Enablement & curriculum
- Workshops by role (engineers, tech leads, EMs, platform team).
- Agent champions program: one power user per team owns local prompts/skills, feeds learnings back.
- Office hours and a shared library of patterns that worked / failed.
- "Jaggedness" vocabulary training — get teams to name the phenomenon so they don't over-trust benchmark performance. See → Patterns · jaggedness.
- Stochastic tool mastery curriculum — Zed's coinage; directing non-deterministic systems is itself an engineering skill. Sellable as a formal program. See → Patterns · interwoven workflow.
- Plan-mode coaching — teach tech leads to push back when plans get skipped.
→ How we package engagements #
1 · Assessment (2–4 weeks) — deliverables
- Interviews, tool inventory, value-map of where AI plausibly moves the needle.
- Three-phase mapping (Zed): which SDLC stages are still purely deterministic, which leapt to stochastic, where is the interweaving messy? That map is the pilot-priority list.
- Eval-gap audit — what does the team measure today, what's missing for the proposed loops.
- Defensive-UX gap audit — for each existing agent surface, score against the five principles.
- Risk-review checklist — incident dossier mapped onto the client's stack; surfaces where input guardrails / tool-tiering / MCP credentials would currently fail.
- Context-engineering audit — for existing agents, W/S/C/I review and context-rot diagnostic.
2 · Pilot (4–8 weeks) — ships with its supporting infra, not after
- 1–2 high-leverage loops (e.g. PR-review pair + bounded issue→PR for 3–5 ticket categories).
- Working eval suite with labeled error categories — before the loop runs autonomously.

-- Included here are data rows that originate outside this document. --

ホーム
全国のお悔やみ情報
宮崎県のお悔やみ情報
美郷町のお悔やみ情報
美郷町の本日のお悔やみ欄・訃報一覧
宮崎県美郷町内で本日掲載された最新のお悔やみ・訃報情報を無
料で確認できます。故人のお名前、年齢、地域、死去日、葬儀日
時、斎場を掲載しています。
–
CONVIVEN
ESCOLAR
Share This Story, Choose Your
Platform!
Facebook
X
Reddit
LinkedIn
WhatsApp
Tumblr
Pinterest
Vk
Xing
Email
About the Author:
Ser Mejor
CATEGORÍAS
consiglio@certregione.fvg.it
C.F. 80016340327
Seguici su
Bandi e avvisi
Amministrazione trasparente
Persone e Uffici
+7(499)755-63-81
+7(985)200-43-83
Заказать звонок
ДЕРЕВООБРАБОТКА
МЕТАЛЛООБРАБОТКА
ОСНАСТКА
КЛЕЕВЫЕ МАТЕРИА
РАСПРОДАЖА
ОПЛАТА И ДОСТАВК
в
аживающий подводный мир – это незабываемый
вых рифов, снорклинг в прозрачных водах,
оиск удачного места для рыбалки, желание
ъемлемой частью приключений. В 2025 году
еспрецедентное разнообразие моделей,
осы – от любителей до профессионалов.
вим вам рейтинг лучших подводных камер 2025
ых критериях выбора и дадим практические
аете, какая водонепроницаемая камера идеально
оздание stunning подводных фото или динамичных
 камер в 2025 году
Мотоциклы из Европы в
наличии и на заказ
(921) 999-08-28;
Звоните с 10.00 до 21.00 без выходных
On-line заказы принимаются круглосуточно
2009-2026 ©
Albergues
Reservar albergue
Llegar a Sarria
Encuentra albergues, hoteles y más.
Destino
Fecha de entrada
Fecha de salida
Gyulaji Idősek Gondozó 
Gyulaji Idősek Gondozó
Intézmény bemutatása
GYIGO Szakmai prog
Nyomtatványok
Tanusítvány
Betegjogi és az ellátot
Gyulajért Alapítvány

- Minimum guardrails — input + output, per the four-layer model.
- Defensive-UX layer for the agent surface (badges, dismissal, attribution, dry-run).
- Feedback instrumentation from week 1 — structured logs tagged with run-id.
- Plan-mode norm installed; compliance measured.
3 · Scale & enable (ongoing)
- Platform work: harness gateway, sandbox spec, MCP discipline, audit log.
- Governance: prompt-file review process, eval regression gates, budget caps.
- Curriculum: jaggedness vocabulary, stochastic tool mastery, plan-mode coaching.
- Additional loops following the same install-eval-guardrails-UX-feedback shape.